While VR training involves simulating a real-life procedure, it doesn’t have to cover everything. “We just focus on the procedural steps to make training faster and more focused,” says Dulka. “This means that every step of creating a VR simulation has to be considered very carefully: what do we want to be part of simulation and what is not so important. Our research has shown that if there are training parts during the simulation where you move around in the VR simulation without doing anything, for example as a passenger on a bus, half of the people will experience head spinning. Therefore, here we give the option for the instructor to disable the part and move to the next stage. In other words, the VR personalization must be there, because no one is the same.”
Onboarding can be another challenge. “Usually we recommend starting the training with simpler procedures, just to get used to the controls and the feel itself,” said Dulka. “Unlike ERP systems or mobile apps, VR gives you the feeling of immersion – the user starts to believe that they are in the simulation and here we can help them develop the right habits. When onboarding is done properly, the Sensus Aero VR training mode can easily guide users through the steps, even if the procedure is quite complex. And that’s it! After onboarding, users can be self-sufficient and conduct training themselves, which means less strain on the trainer’s schedule.”
An example of a particularly difficult aviation procedure that Sensus Aero has adapted to VR is refueling in aircraft.

* WORK REQUIRED *
According to the passage on VR training, what share of people experience head spinning when they move around in a simulation without doing anything?

[Relative pose estimation data]
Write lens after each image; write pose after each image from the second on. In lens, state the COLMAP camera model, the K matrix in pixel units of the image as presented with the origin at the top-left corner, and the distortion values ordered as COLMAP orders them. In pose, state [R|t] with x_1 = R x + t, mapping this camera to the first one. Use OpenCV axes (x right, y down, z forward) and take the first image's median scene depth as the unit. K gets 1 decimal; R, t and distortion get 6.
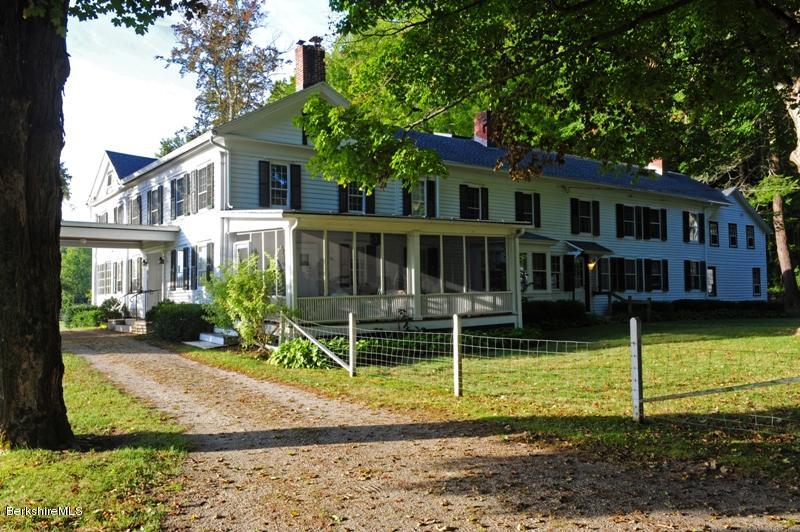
lens RADIAL K [[714.5, 0, 400.2], [0, 714.5, 265.7], [0, 0, 1]] dist [-0.003777, -0.022179]
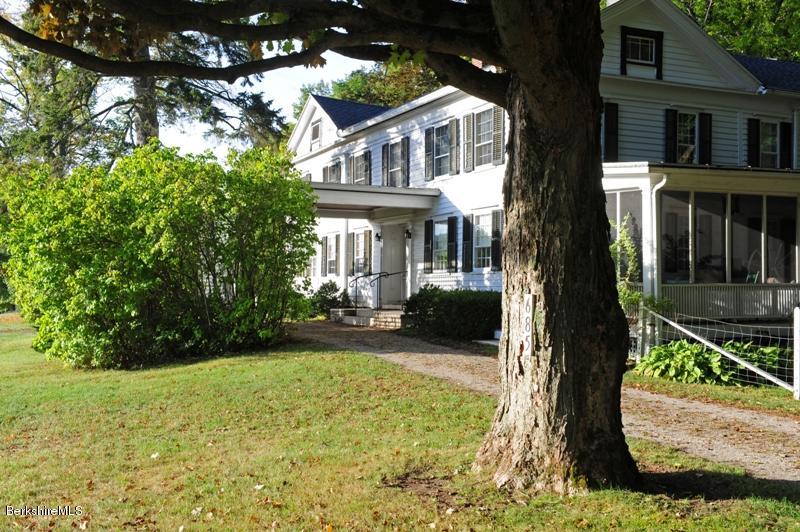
lens RADIAL K [[926.1, 0, 400.0], [0, 926.1, 269.6], [0, 0, 1]] dist [0.073329, 0.000000]
pose [[0.979814, 0.015969, -0.199274, -0.169274], [-0.011173, 0.999621, 0.025169, 0.007041], [0.199601, -0.022434, 0.979620, 0.021665]]
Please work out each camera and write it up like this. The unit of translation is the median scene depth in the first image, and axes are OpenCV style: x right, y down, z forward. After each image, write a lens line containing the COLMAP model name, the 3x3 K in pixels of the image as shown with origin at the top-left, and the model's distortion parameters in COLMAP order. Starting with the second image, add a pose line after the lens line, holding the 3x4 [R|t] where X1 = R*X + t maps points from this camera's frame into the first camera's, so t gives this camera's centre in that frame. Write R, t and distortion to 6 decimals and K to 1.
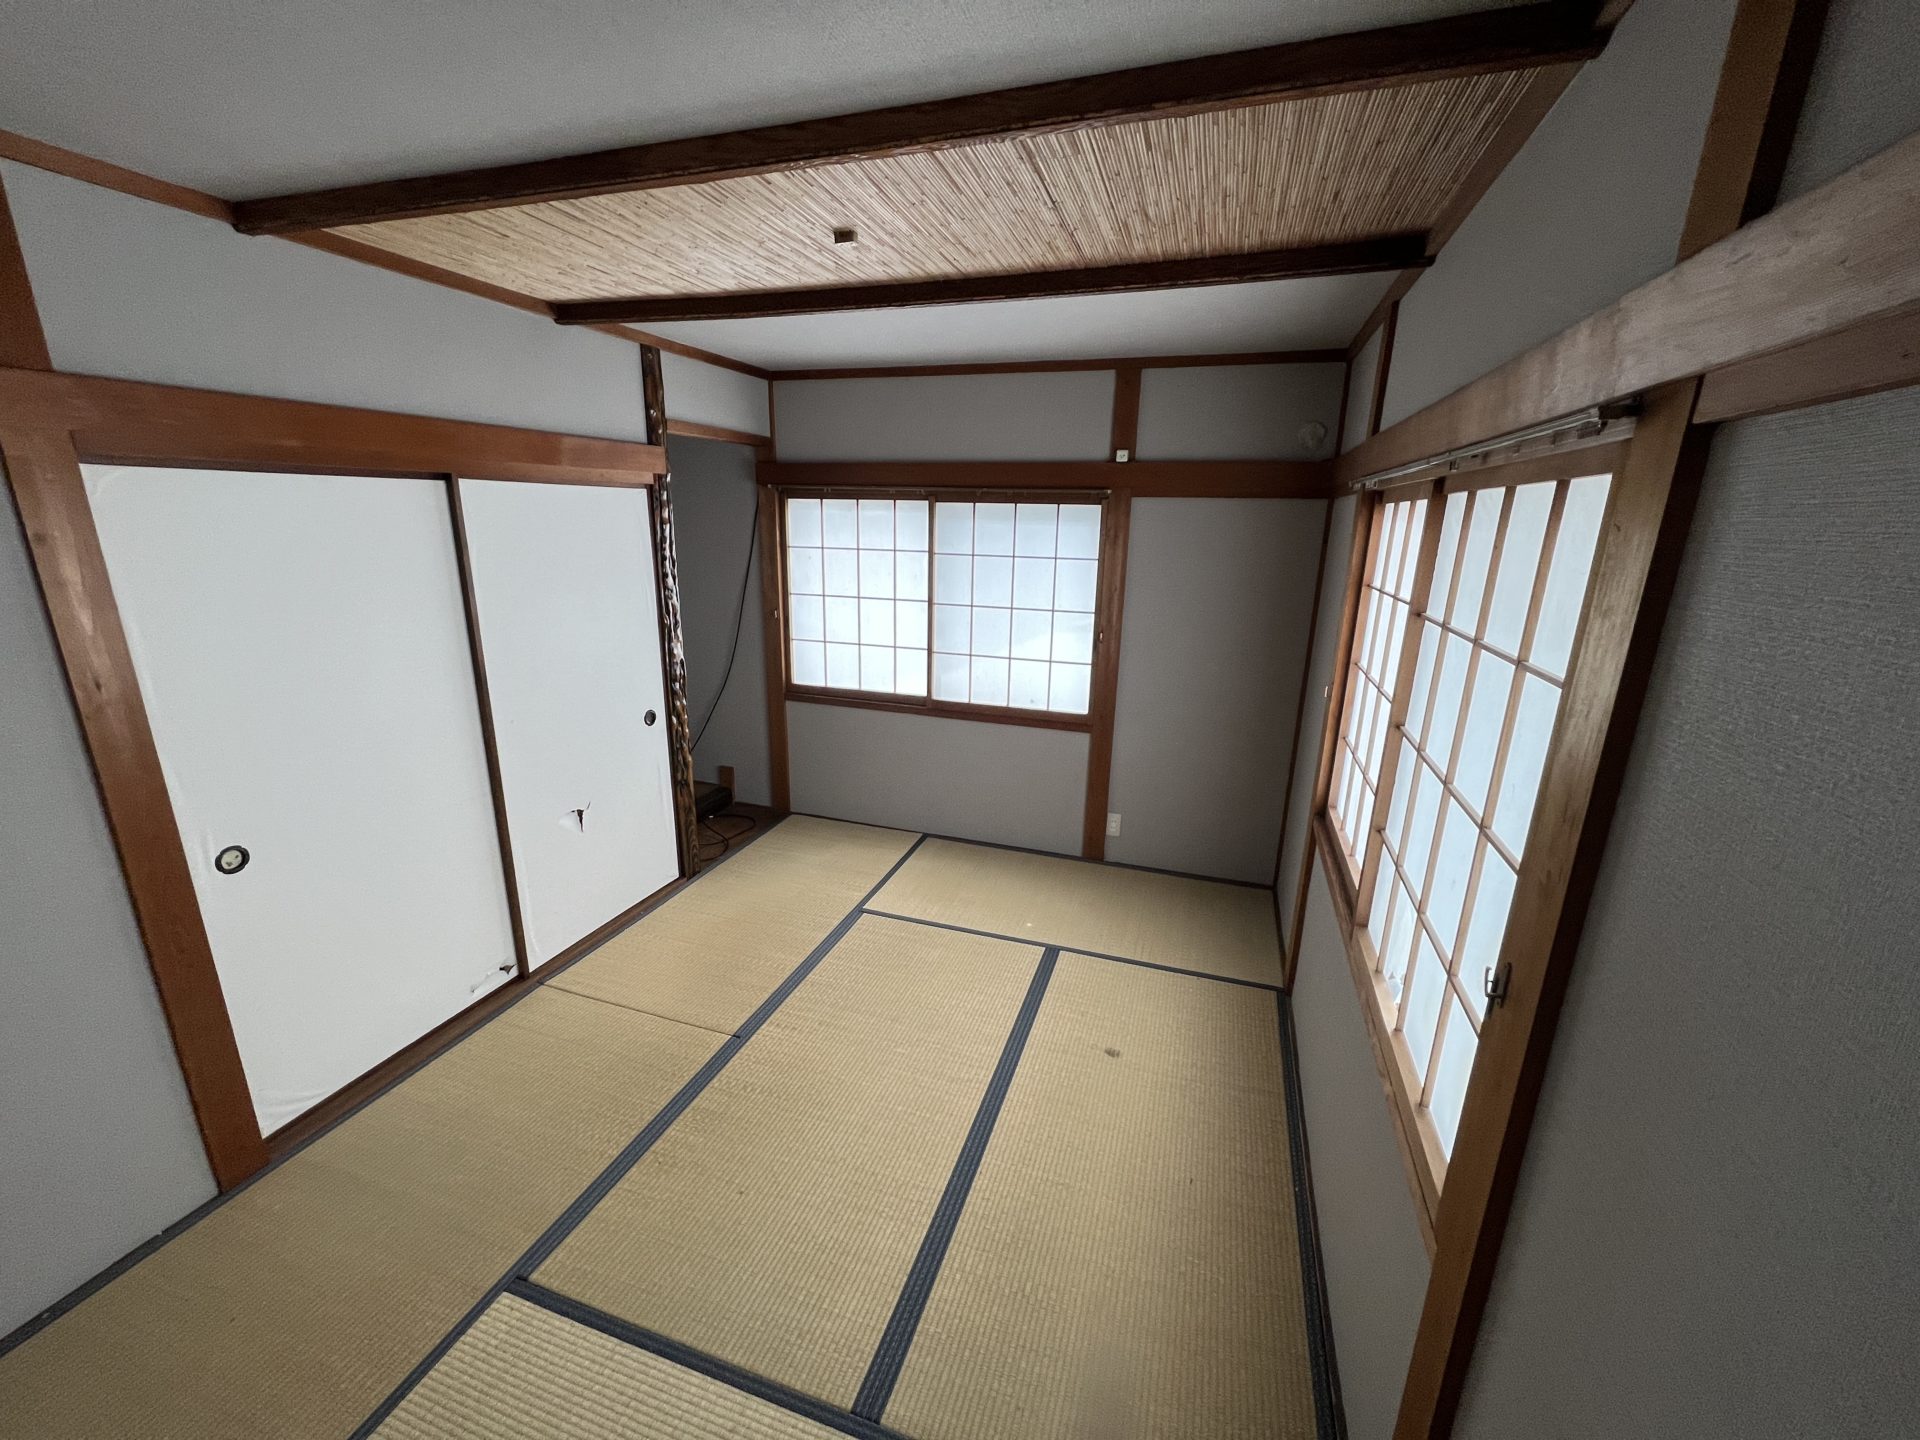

* COMPLETED EXERCISE *
Half of the people experience head spinning.